The Nest plan reflects its corporate ethos: "You build great products, and through that a platform
emerges," Mr. Rogers, vice president for engineering, said in an interview. "No one wants to buy a
platform. People buy products. You need critical mass."
Nest's eight early partners include Whirlpool, Jawbone and Mercedes-Benz. Brett Dibkey, a vice
president who oversees Whirlpool's smart-home efforts, said his company and Nest had a similar
philosophy. The emphasis, he said, was on "consumer-relevant, purposeful innovation."
2. Whirlpool and Nest, Mr. Dibkey said, have worked together for more than year to develop a few
applications. One allows a Whirlpool clothes dryer and a Nest thermostat to work together to
conserve energy and save money. The thermostat detects a local utility's peak load times, when
electricity is most expensive. It sends a signal to the dryer to run on a cooler, slower drying cycle at
those times.
In a Jawbone application, the company's activity-monitoring wristband detects when a person gets
up on a winter morning. It then sends a message to the Nest thermostat, telling it to heat up the
house, said Jim Godfrey, Jawbone's director of communications.
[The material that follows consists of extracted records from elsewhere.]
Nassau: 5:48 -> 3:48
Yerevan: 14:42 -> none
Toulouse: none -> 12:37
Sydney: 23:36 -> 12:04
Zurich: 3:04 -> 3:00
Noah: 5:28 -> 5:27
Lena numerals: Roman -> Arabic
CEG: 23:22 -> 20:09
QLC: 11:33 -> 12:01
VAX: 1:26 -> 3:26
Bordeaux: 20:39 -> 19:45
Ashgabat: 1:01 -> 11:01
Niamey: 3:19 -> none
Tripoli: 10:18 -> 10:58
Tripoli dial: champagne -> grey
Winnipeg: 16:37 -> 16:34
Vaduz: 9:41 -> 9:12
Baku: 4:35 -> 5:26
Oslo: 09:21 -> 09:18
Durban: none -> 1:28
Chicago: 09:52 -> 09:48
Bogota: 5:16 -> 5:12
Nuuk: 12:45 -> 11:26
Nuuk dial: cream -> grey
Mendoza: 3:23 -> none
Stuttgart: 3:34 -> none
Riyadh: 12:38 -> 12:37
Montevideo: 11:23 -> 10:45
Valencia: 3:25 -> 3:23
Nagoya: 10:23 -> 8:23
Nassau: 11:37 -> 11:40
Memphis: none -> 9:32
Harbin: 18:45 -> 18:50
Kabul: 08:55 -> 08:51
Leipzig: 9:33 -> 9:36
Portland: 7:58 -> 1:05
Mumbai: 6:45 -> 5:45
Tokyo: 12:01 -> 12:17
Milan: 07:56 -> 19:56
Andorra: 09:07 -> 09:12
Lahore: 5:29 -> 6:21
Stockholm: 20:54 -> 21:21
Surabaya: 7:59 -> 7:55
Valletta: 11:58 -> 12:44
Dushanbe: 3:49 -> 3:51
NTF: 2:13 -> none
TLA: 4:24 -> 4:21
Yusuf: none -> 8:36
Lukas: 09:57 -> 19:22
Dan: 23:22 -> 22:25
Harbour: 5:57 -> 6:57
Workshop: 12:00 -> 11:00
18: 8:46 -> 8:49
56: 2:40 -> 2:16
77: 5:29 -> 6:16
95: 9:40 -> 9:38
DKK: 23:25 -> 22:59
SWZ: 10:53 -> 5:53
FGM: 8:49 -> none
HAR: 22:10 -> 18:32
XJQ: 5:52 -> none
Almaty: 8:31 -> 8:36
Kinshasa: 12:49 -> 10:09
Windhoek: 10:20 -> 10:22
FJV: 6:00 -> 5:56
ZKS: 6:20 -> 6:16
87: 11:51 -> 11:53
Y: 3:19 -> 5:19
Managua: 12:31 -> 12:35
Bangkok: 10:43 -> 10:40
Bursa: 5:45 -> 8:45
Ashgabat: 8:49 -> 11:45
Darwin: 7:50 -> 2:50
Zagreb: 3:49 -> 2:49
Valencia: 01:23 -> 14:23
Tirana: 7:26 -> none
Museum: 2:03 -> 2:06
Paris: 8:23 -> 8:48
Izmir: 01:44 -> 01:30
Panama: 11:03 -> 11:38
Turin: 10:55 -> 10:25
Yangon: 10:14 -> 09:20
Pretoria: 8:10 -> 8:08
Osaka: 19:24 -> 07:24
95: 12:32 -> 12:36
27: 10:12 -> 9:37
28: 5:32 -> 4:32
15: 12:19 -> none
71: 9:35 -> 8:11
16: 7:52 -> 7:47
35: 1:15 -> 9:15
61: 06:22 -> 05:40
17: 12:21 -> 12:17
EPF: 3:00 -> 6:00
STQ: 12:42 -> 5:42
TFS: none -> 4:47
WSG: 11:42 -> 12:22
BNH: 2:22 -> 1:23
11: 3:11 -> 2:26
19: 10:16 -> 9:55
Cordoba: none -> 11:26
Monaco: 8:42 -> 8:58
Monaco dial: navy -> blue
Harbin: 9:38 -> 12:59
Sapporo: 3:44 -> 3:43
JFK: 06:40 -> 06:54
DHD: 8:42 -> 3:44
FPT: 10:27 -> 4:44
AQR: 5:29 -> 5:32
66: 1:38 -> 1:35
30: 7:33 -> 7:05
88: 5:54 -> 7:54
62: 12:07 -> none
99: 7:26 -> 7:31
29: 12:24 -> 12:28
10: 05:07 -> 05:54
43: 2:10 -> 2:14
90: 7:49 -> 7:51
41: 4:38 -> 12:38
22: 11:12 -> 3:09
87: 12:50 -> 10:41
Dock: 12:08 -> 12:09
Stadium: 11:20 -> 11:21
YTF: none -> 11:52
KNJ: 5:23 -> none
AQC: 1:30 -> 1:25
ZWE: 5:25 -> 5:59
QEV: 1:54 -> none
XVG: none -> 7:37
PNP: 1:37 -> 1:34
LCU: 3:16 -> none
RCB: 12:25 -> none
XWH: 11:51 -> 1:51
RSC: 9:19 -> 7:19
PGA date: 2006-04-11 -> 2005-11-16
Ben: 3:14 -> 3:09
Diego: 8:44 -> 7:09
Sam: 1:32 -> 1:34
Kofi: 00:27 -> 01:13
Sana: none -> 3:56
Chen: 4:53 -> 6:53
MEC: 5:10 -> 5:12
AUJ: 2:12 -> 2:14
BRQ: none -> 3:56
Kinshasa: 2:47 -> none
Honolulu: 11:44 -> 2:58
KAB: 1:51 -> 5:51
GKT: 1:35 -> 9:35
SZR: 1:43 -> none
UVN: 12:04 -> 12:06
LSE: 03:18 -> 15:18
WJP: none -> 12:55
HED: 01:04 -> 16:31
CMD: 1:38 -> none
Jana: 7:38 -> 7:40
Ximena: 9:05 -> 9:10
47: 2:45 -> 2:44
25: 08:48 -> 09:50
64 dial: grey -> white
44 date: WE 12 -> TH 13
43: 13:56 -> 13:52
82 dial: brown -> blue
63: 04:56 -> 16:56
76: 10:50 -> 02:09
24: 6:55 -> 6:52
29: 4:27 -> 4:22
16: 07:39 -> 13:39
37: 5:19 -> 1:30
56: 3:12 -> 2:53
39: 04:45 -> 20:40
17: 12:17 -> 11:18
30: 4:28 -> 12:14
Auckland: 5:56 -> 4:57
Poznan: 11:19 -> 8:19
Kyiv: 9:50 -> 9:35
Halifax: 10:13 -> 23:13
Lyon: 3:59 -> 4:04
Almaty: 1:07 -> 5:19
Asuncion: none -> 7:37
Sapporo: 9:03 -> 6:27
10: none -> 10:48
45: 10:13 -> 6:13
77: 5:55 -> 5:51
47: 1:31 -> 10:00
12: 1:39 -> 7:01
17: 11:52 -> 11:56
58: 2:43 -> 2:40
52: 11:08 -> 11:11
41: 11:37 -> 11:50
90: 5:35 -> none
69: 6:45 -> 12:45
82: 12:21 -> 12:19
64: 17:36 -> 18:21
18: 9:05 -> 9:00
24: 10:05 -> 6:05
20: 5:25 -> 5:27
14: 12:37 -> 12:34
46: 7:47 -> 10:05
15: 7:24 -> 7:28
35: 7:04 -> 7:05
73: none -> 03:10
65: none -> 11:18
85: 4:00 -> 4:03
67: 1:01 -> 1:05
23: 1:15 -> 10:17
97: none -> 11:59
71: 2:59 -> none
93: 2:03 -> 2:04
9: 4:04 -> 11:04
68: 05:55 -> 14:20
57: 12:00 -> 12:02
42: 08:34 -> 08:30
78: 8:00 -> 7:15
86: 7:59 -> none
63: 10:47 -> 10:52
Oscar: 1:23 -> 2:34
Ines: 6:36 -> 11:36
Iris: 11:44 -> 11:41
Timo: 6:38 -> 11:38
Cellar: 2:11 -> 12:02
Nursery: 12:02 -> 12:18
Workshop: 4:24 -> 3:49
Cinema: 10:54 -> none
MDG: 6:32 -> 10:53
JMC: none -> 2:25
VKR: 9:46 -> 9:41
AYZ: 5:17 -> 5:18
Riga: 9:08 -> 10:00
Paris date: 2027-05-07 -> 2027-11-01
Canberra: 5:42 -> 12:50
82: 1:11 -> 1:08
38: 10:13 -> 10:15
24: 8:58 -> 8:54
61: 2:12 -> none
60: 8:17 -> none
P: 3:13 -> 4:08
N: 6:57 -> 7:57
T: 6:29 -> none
Nest opened up one site for developers and one for consumers that explains how other products
work with Nest.
Nest's Internet of Things strategy will be backed by the Thoughtful Things Fund, a venture capital
fund created by Google Ventures and Kleiner Perkins. The fund is intended to help developers who
make Nest applications get their projects up and running. The Thoughtful Things Fund is similar to
other venture funds established to support smartphone and tablet software developers.
"For a small company," Mr. Rogers observed, "it's really tough."